Para justificar el impuestazo que está implementando el gobierno, se observa un discurso donde la palabra solidaridad está constantemente a la orden del día: ¿cómo pueden negarse a pagar más impuestos los que están mejor ante una pobreza del 40%?, dato que quedó desactualizado con la rectificación que hizo el Observatorio de la Deuda Social Argentina de la UCA, dependiente directamente del Vaticano.

El mismo presidente Alberto Fernández sostuvo en la campaña electoral que: “a la meritocracia y al individualismo le vamos a imponer la solidaridad”. Es más, el presidente acaba de afirmar: “sé que a los que están mejor les duele que uno les pida más esfuerzo”. En otras palabras, están intentando establecer una situación que haga sentir culpable al que no está en la pobreza. Es decir, la estrategia es esgrimir permanentemente el concepto de solidaridad para que el que se oponga al impuestazo aparezca como un ser poco solidario, cuando en realidad la solidaridad es un acto voluntario con recursos propios. No se es solidario con el bolsillo ajeno.
La realidad es que seguimos siempre con el mismo problema: el estado no ajusta, y ajusta cada vez más al sector privado productivo en nombre de la solidaridad.

El primer dato a tener en cuenta es que en enero de 2012, el total de empleados públicos era equivalente al 42% de los empleados privados en relación de dependencia. En octubre pasado (último dato disponible) esa relación era del 53%. La razón para que aumente la relación de empleados públicos/empleados privados es que, en todo ese período, el empleo público creció el 25,7% y el empleo privado no creció. En realidad creció en un período y luego cayó manteniéndose al mismo nivel que en enero de 2012, o sea que en empleo privado estamos igual que 8 años atrás.

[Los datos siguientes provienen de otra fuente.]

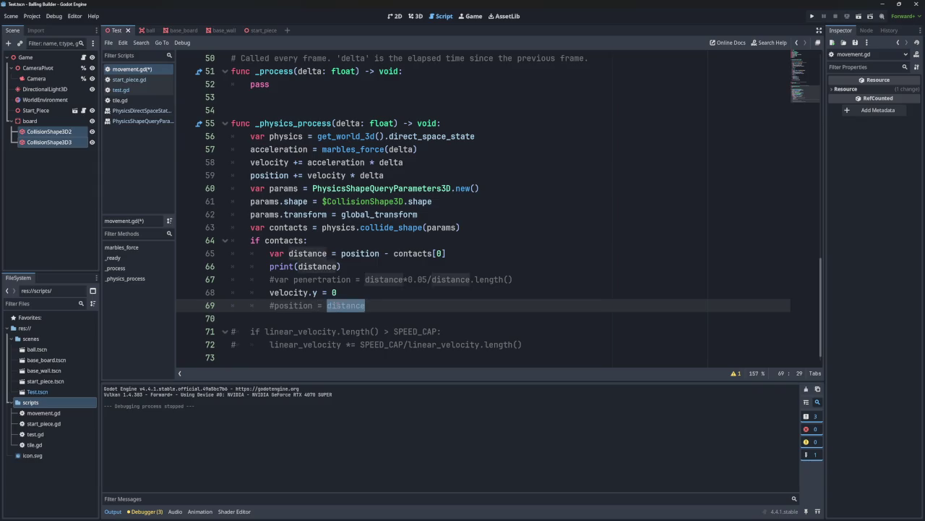
type("0.05")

Cabe aclarar que en el período de Cambiemos hubo una reducción del empleo público a nivel nacional, de todas maneras, si uno observa el empleo público dividido en el Poder Ejecutivo, el Legislativo y el Judicial se observan fuertes aumentos en los últimos dos poderes.

En 2017 había 338.623 empleados en el Poder Ejecutivo Nacional, 17.326 en el Poder Legislativo y 34.753 en el Poder Judicial. Obviamente aquí no están computados los empleados de las empresas estatales, organismos descentralizados, universidades públicas, instituciones de la seguridad social, etc., sino el empleo del sector público nacional trepaba a 780.426 empleados en 2017, luego hubo una reducción en 2019. Pero entre 2003 y 2017, el Poder Ejecutivo aumentó su planta de personal el 43,8%, el Poder Legislativo el 72,6% y el Poder Judicial el 46,8%. Todo esto sin contar el empleo en las provincias y municipios.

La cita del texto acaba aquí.